I do not use AI for writing in any shape, way or form. I use Grammarly for grammatical assistance while writing, but I have not (and will not) use either its “rewrite AI” (called Grammarly Go) or Chat GPT because these systems are mindless.
If someone uses AI when writing, I think they’ve misunderstood the point of writing itself. Writing is an art. The construction of a sentence, a paragraph, a chapter, a character, a plot arc, etc., are about making seasoned judgment calls and thinking about pacing and progression toward a goal. This is waaaaaay beyond the capability of anything AI spews out.
The whole notion of Artificial Intelligence is a misnomer. There’s no intelligence there at all. In fact, I’d argue there’s a complete lack of intelligence by AI and anyone using AI. The Cambridge Dictionary defines intelligence in this way…
Intelligence: the ability to learn, understand, and make judgments or have opinions that are based on reason:
Systems like Chat GPT have the ability to (machine) learn by consuming vast amounts of information, but they do not understand the information they have collected. They have no ability to make judgment calls and cannot form opinions based on reason; therefore, they are not intelligent. This is perhaps best illustrated by the concept of AI hallucinations. These are a case of “garbage in, garbage out.” When AI is on solid ground, meaning something that is well understood and well documented, it can produce meaningful content, like answering questions about physics, etc. But as soon as AI gets into obscure areas where genuine insights and rational thought are needed, it will fabricate well-meaning answers that can be completely bogus and misleading. And the reason is simple. There’s no understanding. There’s no reasoning. And this, in my opinion, makes AI dangerous as it can (and will) become a source/promulgator of misinformation. It will be misused by bad-faith actors to deceive people.
I have not and will not consent to any of my works of fiction being used to train an artificial intelligence, as even the notion of training is misleading. AI is not being trained. It’s simply undergoing complex pattern matching with the view to mimicking genuine content without ever actually producing genuine, original content.
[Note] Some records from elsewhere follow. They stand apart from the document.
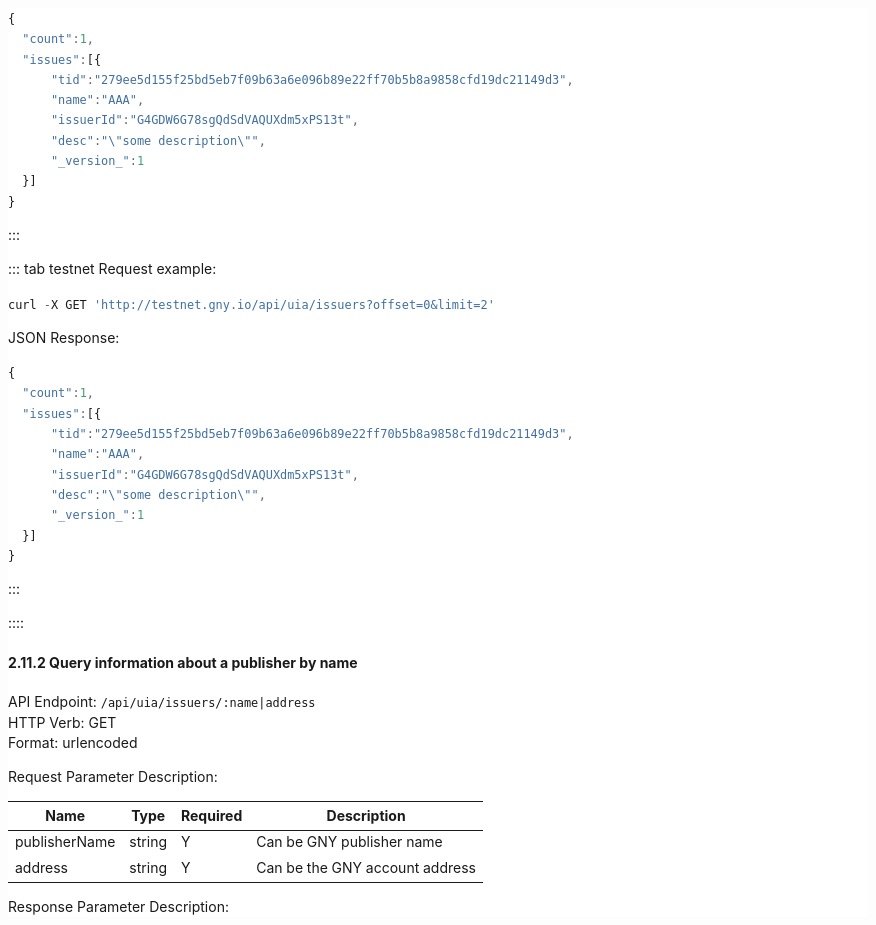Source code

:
 ```js
{
  "count":1,
  "issues":[{
      "tid":"279ee5d155f25bd5eb7f09b63a6e096b89e22ff70b5b8a9858cfd19dc21149d3",
      "name":"AAA",
      "issuerId":"G4GDW6G78sgQdSdVAQUXdm5xPS13t",
      "desc":"\"some description\"",
      "_version_":1
  }]
}
```

:::

::: tab testnet
Request example:

```js
curl -X GET 'http://testnet.gny.io/api/uia/issuers?offset=0&limit=2'
```

JSON Response:

```js
{
  "count":1,
  "issues":[{
      "tid":"279ee5d155f25bd5eb7f09b63a6e096b89e22ff70b5b8a9858cfd19dc21149d3",
      "name":"AAA",
      "issuerId":"G4GDW6G78sgQdSdVAQUXdm5xPS13t",
      "desc":"\"some description\"",
      "_version_":1
  }]
}
```

:::

::::

#### **2.11.2 Query information about a publisher by name**

API Endpoint: `/api/uia/issuers/:name|address`  
HTTP Verb: GET  
Format: urlencoded

Request Parameter Description:

| Name          | Type   | Required | Description                    |
| ------------- | ------ | -------- | ------------------------------ |
| publisherName | string | Y        | Can be GNY publisher name      |
| address       | string | Y        | Can be the GNY account address |

Response Parameter Description:
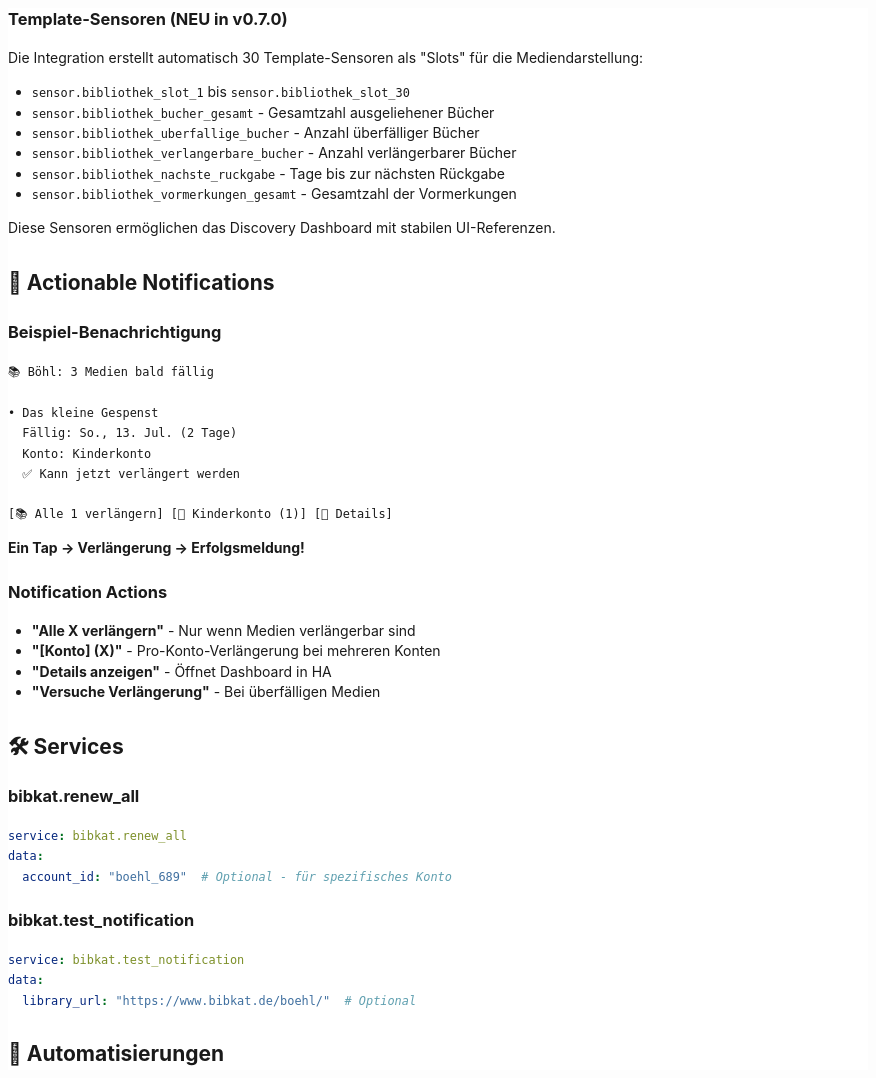 ### Template-Sensoren (NEU in v0.7.0)
Die Integration erstellt automatisch 30 Template-Sensoren als "Slots" für die Mediendarstellung:
- `sensor.bibliothek_slot_1` bis `sensor.bibliothek_slot_30`
- `sensor.bibliothek_bucher_gesamt` - Gesamtzahl ausgeliehener Bücher
- `sensor.bibliothek_uberfallige_bucher` - Anzahl überfälliger Bücher
- `sensor.bibliothek_verlangerbare_bucher` - Anzahl verlängerbarer Bücher
- `sensor.bibliothek_nachste_ruckgabe` - Tage bis zur nächsten Rückgabe
- `sensor.bibliothek_vormerkungen_gesamt` - Gesamtzahl der Vormerkungen

Diese Sensoren ermöglichen das Discovery Dashboard mit stabilen UI-Referenzen.

## 🔔 Actionable Notifications

### Beispiel-Benachrichtigung
```
📚 Böhl: 3 Medien bald fällig

• Das kleine Gespenst
  Fällig: So., 13. Jul. (2 Tage)
  Konto: Kinderkonto
  ✅ Kann jetzt verlängert werden

[📚 Alle 1 verlängern] [📗 Kinderkonto (1)] [📖 Details]
```

**Ein Tap → Verlängerung → Erfolgsmeldung!**

### Notification Actions
- **"Alle X verlängern"** - Nur wenn Medien verlängerbar sind
- **"[Konto] (X)"** - Pro-Konto-Verlängerung bei mehreren Konten
- **"Details anzeigen"** - Öffnet Dashboard in HA
- **"Versuche Verlängerung"** - Bei überfälligen Medien

## 🛠️ Services

### bibkat.renew_all
```yaml
service: bibkat.renew_all
data:
  account_id: "boehl_689"  # Optional - für spezifisches Konto
```

### bibkat.test_notification
```yaml
service: bibkat.test_notification
data:
  library_url: "https://www.bibkat.de/boehl/"  # Optional
```

## 🤖 Automatisierungen
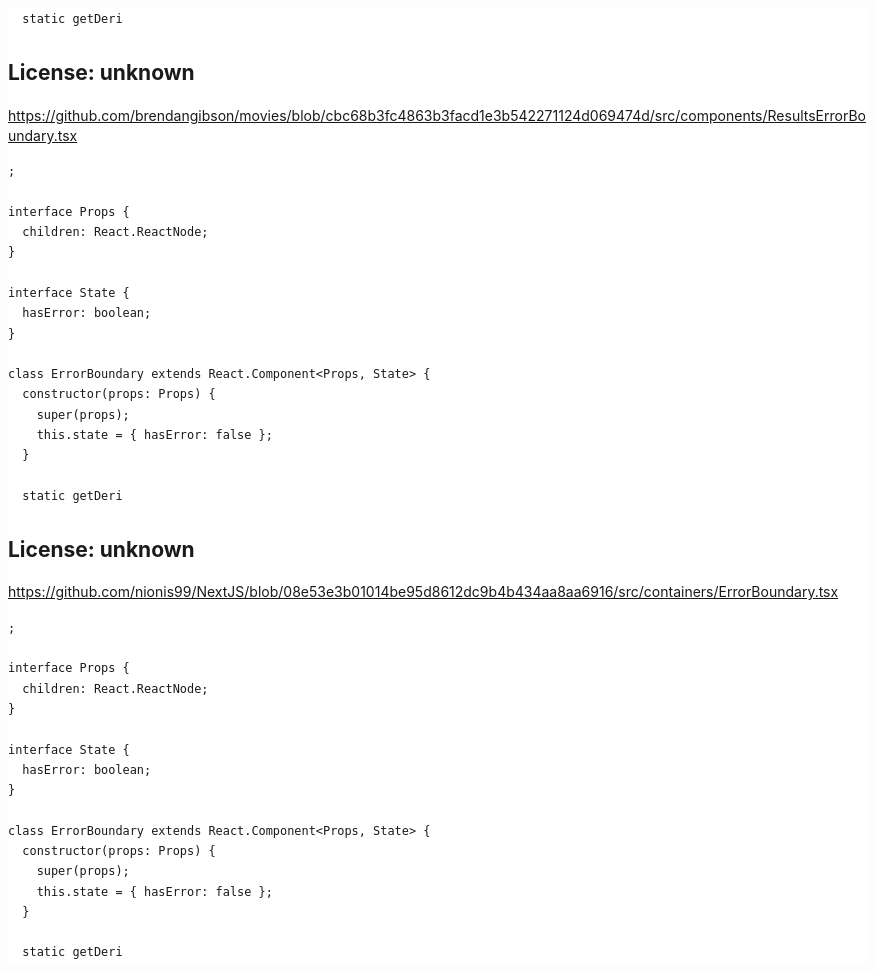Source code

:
```
  static getDeri
```


## License: unknown
https://github.com/brendangibson/movies/blob/cbc68b3fc4863b3facd1e3b542271124d069474d/src/components/ResultsErrorBoundary.tsx

```
;

interface Props {
  children: React.ReactNode;
}

interface State {
  hasError: boolean;
}

class ErrorBoundary extends React.Component<Props, State> {
  constructor(props: Props) {
    super(props);
    this.state = { hasError: false };
  }

  static getDeri
```


## License: unknown
https://github.com/nionis99/NextJS/blob/08e53e3b01014be95d8612dc9b4b434aa8aa6916/src/containers/ErrorBoundary.tsx

```
;

interface Props {
  children: React.ReactNode;
}

interface State {
  hasError: boolean;
}

class ErrorBoundary extends React.Component<Props, State> {
  constructor(props: Props) {
    super(props);
    this.state = { hasError: false };
  }

  static getDeri
```
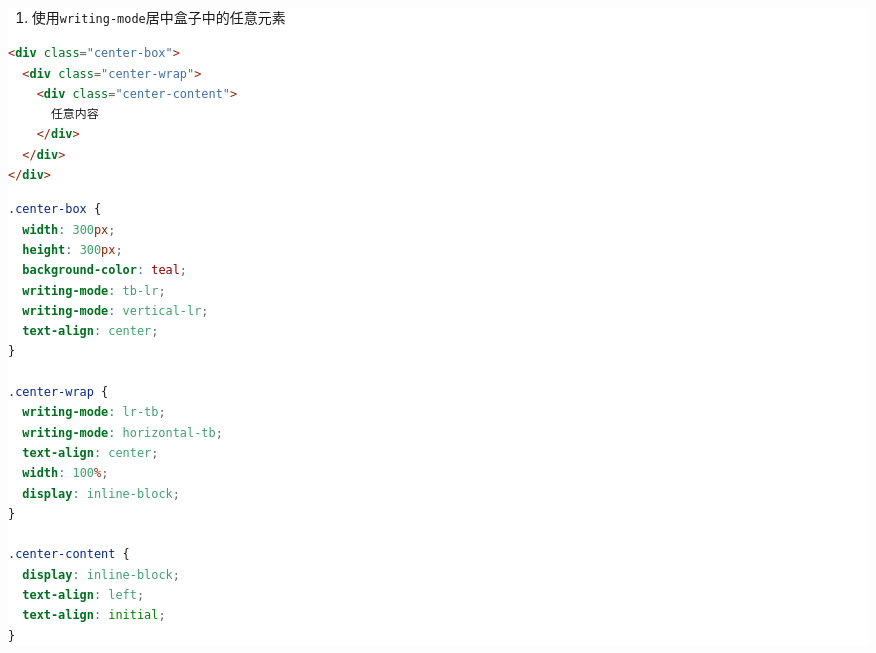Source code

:    1. 使用`writing-mode`居中盒子中的任意元素

   ```html
   <div class="center-box">
     <div class="center-wrap">
       <div class="center-content">
         任意内容
       </div>
     </div>
   </div>
   ```

   ```css
   .center-box {
     width: 300px;
     height: 300px;
     background-color: teal;
     writing-mode: tb-lr;
     writing-mode: vertical-lr;
     text-align: center;
   }

   .center-wrap {
     writing-mode: lr-tb;
     writing-mode: horizontal-tb;
     text-align: center;
     width: 100%;
     display: inline-block;
   }

   .center-content {
     display: inline-block;
     text-align: left;
     text-align: initial;
   }
   ```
AI is the modern-day equivalent of the Chinese Room thought experiment. Over three hundred years ago, back in 1714, German mathematician Gottfried Leibniz first challenged the notion that the human mind was just a complex machine and that it could be understood and replicated using mechanical processes. In 1980, John Searle expanded on Leibniz with what became known as the problem of the Chinese Room, meaning if you could feed enough Chinese information into a closed room, could someone without any knowledge of Chinese eventually give back meaningful sentences in Chinese without ever actually understanding Chinese at all? AI has proven that’s possible, but it’s not the success most people think it is. The point of the Chinese room is that this is done with NO understanding. And where there’s no understanding, there’s no value.
“Nobody supposes that the computational model of rainstorms in London will leave us all wet. But they make the mistake of supposing that the computational model of consciousness is somehow conscious.” — John Searle
Wikipedia entry for the Chinese Room
The ability to mimic intelligence is meaningless without intent. In nature, mimicry serves a purpose. The gopher snake mimics a rattlesnake to avoid predators. The anglerfish mimics a clump of seaweed, luring prey close enough to strike without warning. Artificial Intelligence, though, serves no purpose beyond plagiarism. Why are companies investing so heavily in AI? To make money. But how? By mimicking actual creativity without adding any real value. To my mind, AI is parasitic.
I think there is a place for Large-Language Machine Learning Artificial Intelligence in supporting scientific research. AI’s ability to connect-the-dots and find obscure, hidden relationships is invaluable when dealing with hundreds of thousands of peer-reviewed research papers where human reason and actual understanding have already been applied to complex topics. But note the difference in motivation. In this case, AI is being used to advance our scientific understanding. The problem is that’s not something that can be monetized, and money is the ONLY thing AI companies are interested in. They’re not actually interested in artificial intelligence; they’re interested in shortcuts to corner a market. To me, that’s shortsighted.
It’s said that “Fire is a wonderful servant, but a lousy master,” and I think the same is true of artificial intelligence. In the right context, AI can be a wonderful servant to humanity, but to have it in the driving seat is a mistake; to surrender our intellect to a machine-learning algorithm that neither understands nor cares about humanity is madness.